Prof Martin Boddy, of the University of the West of England, believes the final plan is unprecedented.
He said: "I don't know of anywhere in the United Kingdom that has a plan as ambitious as this, as visionary as this. It really is unique to have something this bold."
In reality, the plan is a whole book. Hundreds of pages of detail, covering everything from transport to housing to a brand new water park under the Clifton Suspension Bridge.
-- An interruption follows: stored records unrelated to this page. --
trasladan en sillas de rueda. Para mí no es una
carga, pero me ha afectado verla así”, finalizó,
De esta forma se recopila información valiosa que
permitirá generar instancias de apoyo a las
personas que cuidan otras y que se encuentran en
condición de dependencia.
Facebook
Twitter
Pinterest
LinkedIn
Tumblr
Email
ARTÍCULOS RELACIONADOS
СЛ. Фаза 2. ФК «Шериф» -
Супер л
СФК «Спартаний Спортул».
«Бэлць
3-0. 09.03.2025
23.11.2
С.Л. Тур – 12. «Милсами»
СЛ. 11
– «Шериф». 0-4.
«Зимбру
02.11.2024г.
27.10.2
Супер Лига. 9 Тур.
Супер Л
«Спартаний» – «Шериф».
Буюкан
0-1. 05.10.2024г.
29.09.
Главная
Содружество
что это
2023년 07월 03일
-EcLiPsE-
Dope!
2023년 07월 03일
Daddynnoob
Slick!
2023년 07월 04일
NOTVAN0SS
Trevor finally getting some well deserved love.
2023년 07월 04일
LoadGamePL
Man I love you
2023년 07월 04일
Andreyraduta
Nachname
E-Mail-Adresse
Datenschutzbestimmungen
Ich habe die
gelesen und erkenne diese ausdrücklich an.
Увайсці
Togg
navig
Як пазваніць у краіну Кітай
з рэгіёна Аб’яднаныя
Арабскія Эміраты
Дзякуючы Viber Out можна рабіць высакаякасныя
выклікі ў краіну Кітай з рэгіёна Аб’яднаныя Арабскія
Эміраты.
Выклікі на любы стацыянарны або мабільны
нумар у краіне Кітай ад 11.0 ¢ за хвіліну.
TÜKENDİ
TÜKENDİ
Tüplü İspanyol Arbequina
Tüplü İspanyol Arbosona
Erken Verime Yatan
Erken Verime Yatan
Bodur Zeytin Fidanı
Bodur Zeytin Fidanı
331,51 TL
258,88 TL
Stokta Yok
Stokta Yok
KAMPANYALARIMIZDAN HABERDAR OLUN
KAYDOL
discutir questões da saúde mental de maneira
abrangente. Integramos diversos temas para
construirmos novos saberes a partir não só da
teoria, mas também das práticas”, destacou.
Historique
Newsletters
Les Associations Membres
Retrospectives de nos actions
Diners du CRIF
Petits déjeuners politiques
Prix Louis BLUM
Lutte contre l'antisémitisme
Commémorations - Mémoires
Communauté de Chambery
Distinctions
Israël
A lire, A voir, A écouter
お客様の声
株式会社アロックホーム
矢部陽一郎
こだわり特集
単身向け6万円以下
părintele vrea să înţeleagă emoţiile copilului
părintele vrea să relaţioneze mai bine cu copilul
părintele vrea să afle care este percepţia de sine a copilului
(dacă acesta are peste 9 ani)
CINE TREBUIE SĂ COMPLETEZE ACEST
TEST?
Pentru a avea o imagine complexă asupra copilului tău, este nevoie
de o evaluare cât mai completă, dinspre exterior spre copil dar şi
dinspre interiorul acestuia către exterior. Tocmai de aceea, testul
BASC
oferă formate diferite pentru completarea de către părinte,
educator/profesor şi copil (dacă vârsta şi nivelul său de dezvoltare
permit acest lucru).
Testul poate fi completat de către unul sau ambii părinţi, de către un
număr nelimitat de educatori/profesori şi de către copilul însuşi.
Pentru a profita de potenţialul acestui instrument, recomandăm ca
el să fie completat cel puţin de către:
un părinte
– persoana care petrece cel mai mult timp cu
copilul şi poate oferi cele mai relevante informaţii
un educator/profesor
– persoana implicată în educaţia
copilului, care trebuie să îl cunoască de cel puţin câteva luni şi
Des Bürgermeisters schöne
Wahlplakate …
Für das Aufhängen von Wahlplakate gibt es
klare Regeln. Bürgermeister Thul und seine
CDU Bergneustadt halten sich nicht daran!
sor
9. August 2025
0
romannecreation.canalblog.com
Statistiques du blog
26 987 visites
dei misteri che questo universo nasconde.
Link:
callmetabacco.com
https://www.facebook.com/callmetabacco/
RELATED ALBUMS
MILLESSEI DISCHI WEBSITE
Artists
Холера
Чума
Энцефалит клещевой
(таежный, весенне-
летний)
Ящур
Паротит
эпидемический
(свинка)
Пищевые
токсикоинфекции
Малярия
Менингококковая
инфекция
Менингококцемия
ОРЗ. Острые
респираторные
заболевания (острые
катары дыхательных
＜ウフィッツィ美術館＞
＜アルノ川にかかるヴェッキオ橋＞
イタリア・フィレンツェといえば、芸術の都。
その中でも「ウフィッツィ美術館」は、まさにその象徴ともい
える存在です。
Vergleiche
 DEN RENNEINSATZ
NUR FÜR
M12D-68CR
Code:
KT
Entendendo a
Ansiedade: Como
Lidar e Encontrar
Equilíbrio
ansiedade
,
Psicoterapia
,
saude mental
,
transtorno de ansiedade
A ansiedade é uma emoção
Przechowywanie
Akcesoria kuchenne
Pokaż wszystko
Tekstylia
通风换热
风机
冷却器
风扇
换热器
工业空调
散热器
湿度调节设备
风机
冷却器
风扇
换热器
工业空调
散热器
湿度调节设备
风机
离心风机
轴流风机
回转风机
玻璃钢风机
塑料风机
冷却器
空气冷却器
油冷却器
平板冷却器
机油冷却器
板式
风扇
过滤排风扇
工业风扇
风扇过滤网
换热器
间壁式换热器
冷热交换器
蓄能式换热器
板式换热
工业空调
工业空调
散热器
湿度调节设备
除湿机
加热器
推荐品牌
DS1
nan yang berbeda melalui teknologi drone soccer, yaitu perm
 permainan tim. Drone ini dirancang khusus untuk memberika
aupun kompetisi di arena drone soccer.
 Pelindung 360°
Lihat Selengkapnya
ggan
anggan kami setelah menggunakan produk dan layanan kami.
By 2050, the authors estimate the greater Bristol area will have grown by 500,000 people, and need 200,000 new homes. These will come anyway, they say, so it will be far better to plan them carefully.
Prof Boddy said: "The alternative will be poor quality urban development, acres of housing that hasn't been planned alongside the community facilities, the school, the doctors surgery. In terms of transport provision, it would be chaos."
Most business people will tell you that if a deal looks too good to be true, it probably is. So I took Mr Savage to Hartcliffe, to meet the people at the sharp end of Bristol's current divides. The area is in the poorest 10% of council wards in the UK.
We are just a few miles from the city centre, but many here have still never been to Bristol's new shopping centre, Cabot Circus. In the community centre, we meet Jan, a local resident. She told me people here feel cut off.
She said: "There's no work here still. You're talking about eradicating unemployment, but it's just not going to happen without a total change of the economic system. That's just Utopia."
Heather Williams runs the Hartcliffe and Community Partnership. She listens patiently as Mr Savage explains how the plan would bring cheap buses to Hartcliffe, and new jobs.
She said: "Eventually we could work out poverty in this community, but we need the here and now as well. We're already facing funding cuts for next year, how can we plan for 50 years?"
Nobody disagrees with the objective. Jobs for all and a transport and housing system that works are on everyone's Christmas list. But many share Jan's doubt that such a far-reaching vision could become a reality.
Mr Savage is unrepentant.
"If we all go on accepting that we're always going to have 20% unemployment then we're never going to do it," he said.
"I'm not a preacher, I'm a businessman, and I've got a load of business people behind me who accept the fact that unemployment is unacceptable."